Part of my problem is that I do not really believe in pure democracy
Democracy is a means to an end, not the end itself. First define what you believe are worthwhile values goals for you, for other individuals and then for the group.
I don't think ideas become good simply because you can convince a majority of one that it is so. Democracy tends to work in general over long periods of time. The chance that it will work for specifics at this time are dubious.
Which takes precedence, the individual or the group? (And by precedent I mean relative, not absolute). If you favor maximizing individuals self actualization, moral autonomy, self expression and so on, what system best accomplishes that. Again, I think you are elevating democracy and making it a moral value, rather than looking at it as a method of achieving other ends.
Oligarchies preserve the relations of power and favor the group over the individual. I don't favor rampant individualism but feel that the function of government should be to try to maximize each individual. The best way I can see to do that is a democracy that pushes the decision making to the lowest levels.
I'm not against oligarchies. I had a professor in a Political Science class who had us study the Swiss government as an example of a modern state that worked very well, and it was an elected oligarchy
In what sense does it work well. While Switzerland has one of the lowest murder rate sin the World (.2 per 1000) , it has a relatively high rate of violent crime (25 per 1000 I seem to recall), for example. First define "worked very well" and work back to what that says about your values. Is it streamlines and efficient? That would imply some level of enforced conformity. Federal Express is very streamlined and efficient. As long as you use their boxes and letter packs and follow their rules.
They are not self-appointed and need to be responsible to their constituents and to the overall polity to remain part of the governing board. Although an individual may be replaced, there is continuity because the real decision making must be done through consensus of the governing board.

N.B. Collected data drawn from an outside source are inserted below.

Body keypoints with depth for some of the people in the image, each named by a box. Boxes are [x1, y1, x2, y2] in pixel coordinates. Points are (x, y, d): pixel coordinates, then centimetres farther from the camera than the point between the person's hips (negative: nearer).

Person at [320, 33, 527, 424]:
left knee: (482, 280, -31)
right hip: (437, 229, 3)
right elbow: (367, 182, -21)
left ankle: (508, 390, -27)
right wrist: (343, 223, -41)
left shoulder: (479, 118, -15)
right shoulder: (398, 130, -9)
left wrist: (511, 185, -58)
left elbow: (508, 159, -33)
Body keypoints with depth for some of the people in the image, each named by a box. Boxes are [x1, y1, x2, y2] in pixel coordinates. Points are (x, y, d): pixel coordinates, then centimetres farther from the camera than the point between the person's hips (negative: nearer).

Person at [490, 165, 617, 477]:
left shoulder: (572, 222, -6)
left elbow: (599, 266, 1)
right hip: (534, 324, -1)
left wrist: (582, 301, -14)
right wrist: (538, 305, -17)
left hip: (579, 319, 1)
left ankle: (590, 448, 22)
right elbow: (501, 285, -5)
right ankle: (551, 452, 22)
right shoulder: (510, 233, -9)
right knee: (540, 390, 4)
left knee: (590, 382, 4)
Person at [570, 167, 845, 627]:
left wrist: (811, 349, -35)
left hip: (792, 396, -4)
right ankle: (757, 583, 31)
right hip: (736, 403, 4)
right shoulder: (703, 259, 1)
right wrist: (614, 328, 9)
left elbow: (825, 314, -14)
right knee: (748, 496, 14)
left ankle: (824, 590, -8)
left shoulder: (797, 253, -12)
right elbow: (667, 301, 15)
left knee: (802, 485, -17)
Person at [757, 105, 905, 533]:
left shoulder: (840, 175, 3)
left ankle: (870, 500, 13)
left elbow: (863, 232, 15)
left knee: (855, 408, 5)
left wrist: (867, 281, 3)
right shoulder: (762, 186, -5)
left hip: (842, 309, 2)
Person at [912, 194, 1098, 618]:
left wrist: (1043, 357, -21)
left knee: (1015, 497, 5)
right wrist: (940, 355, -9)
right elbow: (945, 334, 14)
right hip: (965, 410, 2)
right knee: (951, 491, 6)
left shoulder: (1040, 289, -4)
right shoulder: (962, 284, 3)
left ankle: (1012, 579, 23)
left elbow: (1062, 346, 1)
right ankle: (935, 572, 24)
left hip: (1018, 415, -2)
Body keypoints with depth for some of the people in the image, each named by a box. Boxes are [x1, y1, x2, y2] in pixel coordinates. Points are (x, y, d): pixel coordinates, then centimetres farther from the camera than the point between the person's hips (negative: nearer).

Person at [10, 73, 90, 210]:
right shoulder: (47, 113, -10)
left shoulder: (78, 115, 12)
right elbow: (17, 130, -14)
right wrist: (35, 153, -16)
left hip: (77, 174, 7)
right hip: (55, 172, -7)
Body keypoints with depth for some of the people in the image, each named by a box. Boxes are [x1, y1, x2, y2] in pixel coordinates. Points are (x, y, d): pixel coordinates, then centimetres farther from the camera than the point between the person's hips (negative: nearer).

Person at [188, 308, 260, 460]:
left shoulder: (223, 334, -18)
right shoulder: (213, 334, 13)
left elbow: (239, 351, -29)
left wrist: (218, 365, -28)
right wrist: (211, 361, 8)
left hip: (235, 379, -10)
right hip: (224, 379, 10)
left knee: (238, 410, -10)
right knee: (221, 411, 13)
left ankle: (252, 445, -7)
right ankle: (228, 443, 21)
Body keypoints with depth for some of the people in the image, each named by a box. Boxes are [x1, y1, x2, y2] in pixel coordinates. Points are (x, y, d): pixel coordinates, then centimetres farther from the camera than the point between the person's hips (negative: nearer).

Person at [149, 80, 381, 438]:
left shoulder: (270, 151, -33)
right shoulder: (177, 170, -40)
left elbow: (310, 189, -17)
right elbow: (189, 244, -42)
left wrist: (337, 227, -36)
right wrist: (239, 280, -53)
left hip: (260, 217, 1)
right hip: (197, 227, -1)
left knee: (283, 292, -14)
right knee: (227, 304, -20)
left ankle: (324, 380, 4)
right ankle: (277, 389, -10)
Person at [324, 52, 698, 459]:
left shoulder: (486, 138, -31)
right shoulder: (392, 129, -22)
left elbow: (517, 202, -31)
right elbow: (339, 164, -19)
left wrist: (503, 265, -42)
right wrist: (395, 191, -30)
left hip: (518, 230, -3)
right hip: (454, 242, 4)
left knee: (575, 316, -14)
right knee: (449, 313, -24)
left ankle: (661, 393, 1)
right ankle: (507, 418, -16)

And the needs, as identified by the governing board, become paramount. And often self justifying. Why is the continuity a good thing? How is the danger of stagnation addressed structurally? Is power actually vested in the permanent (unelected) staff?
How can real progress be made when we so consistantly reverse direction?
Define progress. Is retarding the government in it's attempts to curtail individual rights progress? Is promoting the free expression of artistic ideas progress. Granted, an oligarchy can do these things. A democracy has to do them.
Convince me that - other than being contrary to our democratic predelictions - oligarchy is not the way to go
Again, it depends on what your core values are. It has nothing to do with democratic predilections. Both democracy and oligarchy are methods to accomplish things.
I think the way to begin to answer your question is to explore what basic values you (and others) hold in common. Simplistically, take the Bill of Rights. Which system (practically) fosters those ideals best? (Over the long run). Which provides checks and safeguards to make sure those rights persist as a matter of necessity rather than a matter of convenience?